Cosa fare -
Per favore, riporta senza alcuna modifica il passo del testo sulle intercettazioni compreso tra "Proprio con riferimento" e "2021, Rv. 280354-01).", entrambi inclusi.

Testo fornito -
^^^^^^^^^^^^^^^^
Informazioni confidenziali come presupposto di intercettazioni telefoniche: condizioni legittimanti (di Vincenzo Giglio)

Cassazione penale, Sez. 4^, sentenza n. 10670/2024, udienza del 20 febbraio 2024, ha ricordato che, in tema di autorizzazione all’effettuazione di intercettazioni telefoniche, le informazioni confidenziali acquisite dagli organi di polizia giudiziaria determinano l’inutilizzabilità delle intercettazioni, ai sensi del combinato disposto di cui agli artt. 267, comma 1-bis e 203, comma 1-bis, cod. proc. pen., soltanto quando abbiano costituito l’unico elemento oggetto di valutazione ai fini degli indizi di reità, il divieto di utilizzo della fonte confidenziale non essendo esteso anche ai dati utili per individuare i soggetti da intercettare, sempre che risulti l’elemento obiettivo dell’esistenza del reato e sia indicato il collegamento tra l’indagine in corso e la persona da sottoporre a captazione (Sez. 6, n. 39766 del 15/4/2014, Rv. 260456-01; n. 42845 del 26/6/2013, Rv. 257295-01; Sez. 1, n. 11640 del 14/5/2019, dep. 2020, Rv. 279322-01).

Proprio con riferimento alla gravità indiziaria presupposta dall’art. 267 cod. proc. pen., la giurisprudenza, in linea con la chiara lettera della norma richiamata, ha ormai definitivamente chiarito che i gravi “indizi di reato”, presupposto per il ricorso alle intercettazioni di conversazioni o di comunicazioni, attengono solo all’esistenza dell’illecito penale e non alla colpevolezza di un determinato soggetto, sicché per procedere legittimamente ad intercettazione non è necessario che tali indizi siano a carico di persona individuata o del soggetto le cui comunicazioni debbano essere captate a fine di indagine (Sez. 4, n. 8076 del 12/11/2013, dep. 2014, Rv. 258613-01; n. 42017 del 17/10/2006, Rv. 235536-01; Sez. 1, n. 2568 del 18/9/2020, dep. 2021, Rv. 280354-01).
^^^^^^^^^^^^^^^^
Elenco dei dati -
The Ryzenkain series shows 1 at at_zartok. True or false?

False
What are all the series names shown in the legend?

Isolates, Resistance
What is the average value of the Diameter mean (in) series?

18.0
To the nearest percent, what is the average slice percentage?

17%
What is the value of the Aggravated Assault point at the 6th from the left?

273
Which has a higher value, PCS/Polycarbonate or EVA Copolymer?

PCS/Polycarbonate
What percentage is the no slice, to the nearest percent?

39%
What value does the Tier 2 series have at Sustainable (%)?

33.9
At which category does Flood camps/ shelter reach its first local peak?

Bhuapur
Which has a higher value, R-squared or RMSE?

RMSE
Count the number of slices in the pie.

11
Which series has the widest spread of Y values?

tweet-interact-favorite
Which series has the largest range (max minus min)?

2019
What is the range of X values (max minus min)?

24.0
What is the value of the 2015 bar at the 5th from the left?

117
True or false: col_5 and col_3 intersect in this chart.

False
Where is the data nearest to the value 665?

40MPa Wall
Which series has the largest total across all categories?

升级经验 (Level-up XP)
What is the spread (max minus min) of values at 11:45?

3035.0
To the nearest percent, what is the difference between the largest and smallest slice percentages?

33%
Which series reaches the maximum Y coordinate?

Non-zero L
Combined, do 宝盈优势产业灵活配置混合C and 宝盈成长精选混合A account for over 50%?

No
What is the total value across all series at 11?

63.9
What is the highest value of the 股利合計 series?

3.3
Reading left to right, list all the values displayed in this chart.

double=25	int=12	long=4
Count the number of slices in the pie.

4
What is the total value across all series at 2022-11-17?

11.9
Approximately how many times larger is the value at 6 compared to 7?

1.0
^^^^^^^^^^^^^^^^
Soluzione -
Proprio con riferimento alla gravità indiziaria presupposta dall’art. 267 cod. proc. pen., la giurisprudenza, in linea con la chiara lettera della norma richiamata, ha ormai definitivamente chiarito che i gravi “indizi di reato”, presupposto per il ricorso alle intercettazioni di conversazioni o di comunicazioni, attengono solo all’esistenza dell’illecito penale e non alla colpevolezza di un determinato soggetto, sicché per procedere legittimamente ad intercettazione non è necessario che tali indizi siano a carico di persona individuata o del soggetto le cui comunicazioni debbano essere captate a fine di indagine (Sez. 4, n. 8076 del 12/11/2013, dep. 2014, Rv. 258613-01; n. 42017 del 17/10/2006, Rv. 235536-01; Sez. 1, n. 2568 del 18/9/2020, dep. 2021, Rv. 280354-01).